Nobody knows how much of a tightening the banking stress will cause; only data will reveal over time. The impact of credit tightening might turn out less than feared. Bank funding costs might stay high, and the small-bank credit channel can be damaged, but large banks might take over some responsibility and extend credit while capital markets stay open. If the impact of the bank credit channel on the overall economy happens to be small, rates stay high for longer.

The outlook for Fed policy

In our opinion, the appropriate stance for the Fed, at this point, is to maintain high rates while avoiding forward guidance as much as possible, because the level of uncertainty is high. Whether the Fed can do that is a question: The Open Market Committee desires a soft landing and is worried about a recession.

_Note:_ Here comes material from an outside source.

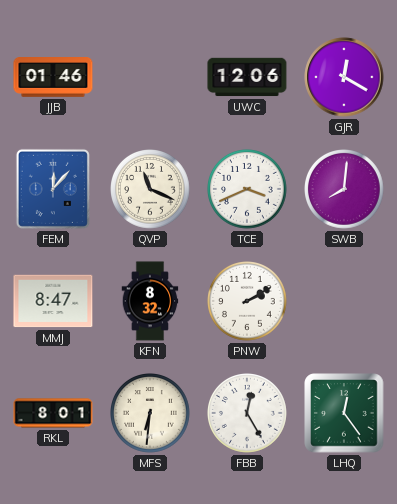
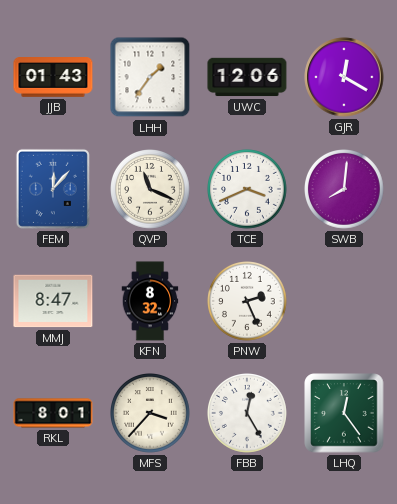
JJB: 01:46 -> 01:43
LHH: none -> 1:36
PNW: 2:10 -> 2:26
MFS: 6:31 -> 3:37
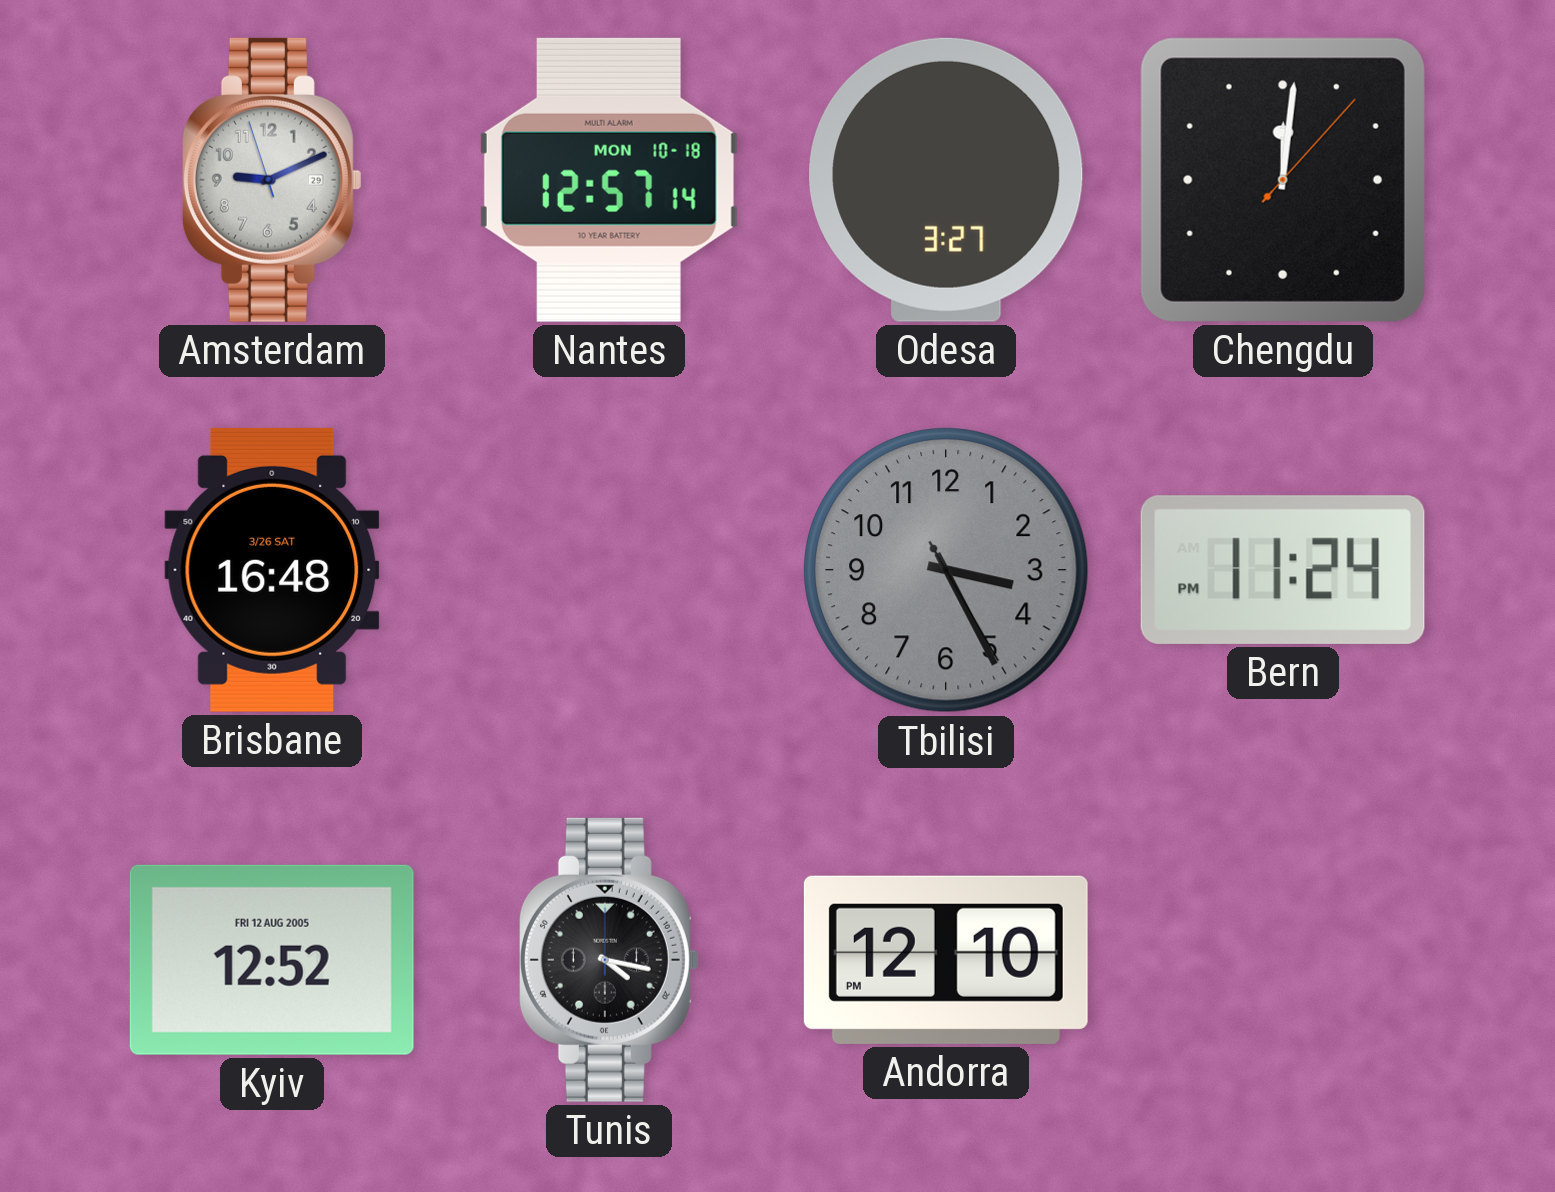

If the Fed quickly eases the policy as the markets priced in March, equity and bond prices will rise, financial conditions will loosen, and banking sector unrealized losses will ease, but sticky inflation is likely to stay. If the U.S. recession does not arrive quickly, the Fed and markets will have to, once again, face the reality of high inflation. Alan Greenspan made this mistake in 1998 by easing after Long Term Capital Management (LTCM) collapsed and had to go back to tightening policy later, which brought an end to the dot-com bubble and the economic expansion. Even Paul Volcker made a similar mistake in 1980 by easing too quickly when the U.S. economy entered a recession that was not deep enough to kill off inflation. Volcker quickly reverted to hiking, inflicting another recession to end inflation.

The Powell Fed can make similar mistakes but can revert to tightening more quickly than Greenspan and Volcker did. The Fed may not need to hike more but may need to keep rates high for longer. Some communication mistakes are possible down the road, but we believe the Fed is likely to make the right decision in the end.